Маргерит была толста, коротконога, неуклюжа, у нее были грубые руки судомойки. Но Шапиро клялся мне, что именно в Маргерит он впервые увидел всю красоту мира. Его сощуренные, близорукие глаза сделались огромны, когда он говорил мне это, и одновременно они были похожи на глаза испуганной газели. Некрасивое, усталое, землистого цвета лицо Шапиро оживало, когда показывалась Маргерит. Оно получало блеск спелого плода, свежесть цветка, напоенного росой. Шапиро говорил мне, что ему бы хотелось вернуться с войны здоровым только для того, чтобы отдать свою жизнь Маргерит. Он мечтал увезти ее к себе в Умань. Если она не согласится, он останется во Франции, в Шампани, он будет работать батраком на ферме.
Делькур еще долго доказывал, что непродажных женщин вообще не бывает, он не видел ни одной, хотя исходил немало земель; что Маргерит и сама мадам Морэн не лучше других; что женщины для солдат и созданы, и уж если мы их прошляпили, то надо держать это в тайне, потому что глупость не предмет похвальбы для легионера.
– Вот если ты попадешь в плен, Лум-Лум, расскажи немцам, как ты и все мы пропустили этих баб. Немцы увидят, что ты не легионер, а рождественская овечка. Они смажут тебе зад елеем и посадят в ясли.
Ночь прошла благополучно, взрыва не было.
Под утро, к тому времени, когда Шапиро вернулся из сторожевого охранения, идеи Делькура полностью завладели всеми. Днем они пошли гулять по траншее из взвода во взвод.
Шапиро угрюмо отворачивался, когда слышал такие разговоры: лезть в драку один против всех он не мог.
Через кухни, околоток, караульные посты и патрули версия Делькура перекатилась в другие роты. Она обрастала подробностями, распухала и росла, и уже через день никто больше не сомневался, что кабачок был публичным домом и деньги за любовь брали обе женщины – и Маргерит, и ее свекровь. Как было не догадаться обо всем этом раньше?! Миндальничать с профессиональными шлюхами?!
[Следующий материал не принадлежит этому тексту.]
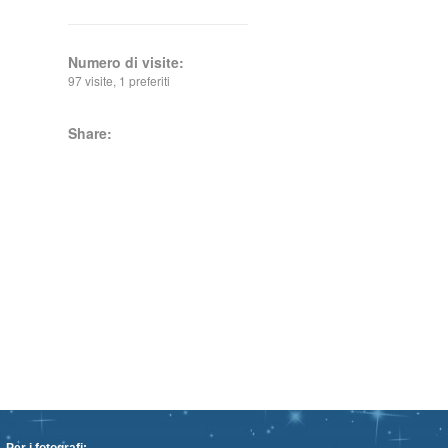
Numero di visite:
97 visite, 1 preferiti
Share: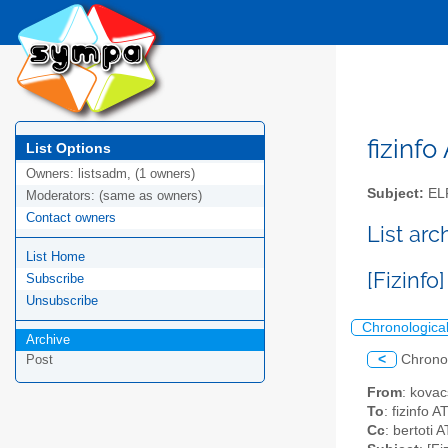
fizinfo
List Options
Owners:
listsadm, (1 owners)
Subject:
EL
Moderators:
(same as owners)
Contact owners
List arc
List Home
[Fizinf
Subscribe
Unsubscribe
Chronologica
Archive
<
Chrono
Post
From
: kovac
To
: fizinfo AT
Cc
: bertoti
Идеи Делькура проникли и в соседний полк. Проезжая с донесением мимо леса зуазов, я сделал остановку у артиллерийской батареи. Молоденький лейтенант сказал мне:
– Оказывается, это был публичный дом, там у вас, в Тиле?
У Больших Могил стояли драгуны. В драгунах служил мой товарищ по факультету де Брассак. Он сообщил мне подробности.
– Командующий армией, – сказал он, – правильно распорядился закрыть заведение. Говорят, эти две стервы перезаразили целый полк не то зуавов, не то сипаев.
Я старался разубедить его. Я рассказал ему, кто пустил этот слух и при каких обстоятельствах. Де Брассак и слушать не хотел.
– Брось глупости! – говорил он. – Ты с твоей славянской душой способен верить всякому обману!
Солдаты жадно ухватились за идеи Делькура: они освобождали их от бессильной жалости к вдовам, от бессильной злобы против штабных бюрократов, от злобы на свое бессилие сделать что-нибудь, от всей душевной путаницы, которая возникла с момента закрытия кабачка и уходила всеми своими корнями в их основное несчастье – в войну.
Идеи Делькура освобождали.
Теперь солдаты стали ходить к кабачку уже по– иному. Горные артиллеристы, драгуны, сенегальские стрелки, индусские сипаи и легионеры по целым дням бродили вокруг запертого домика, они толпились под дверью, под воротами, задерживались у закрытых ставней, высматривая, нет ли где пробоины или щели, через которую можно было бы пробраться внутрь, к женщинам, вознаградить себя за пропущенное время.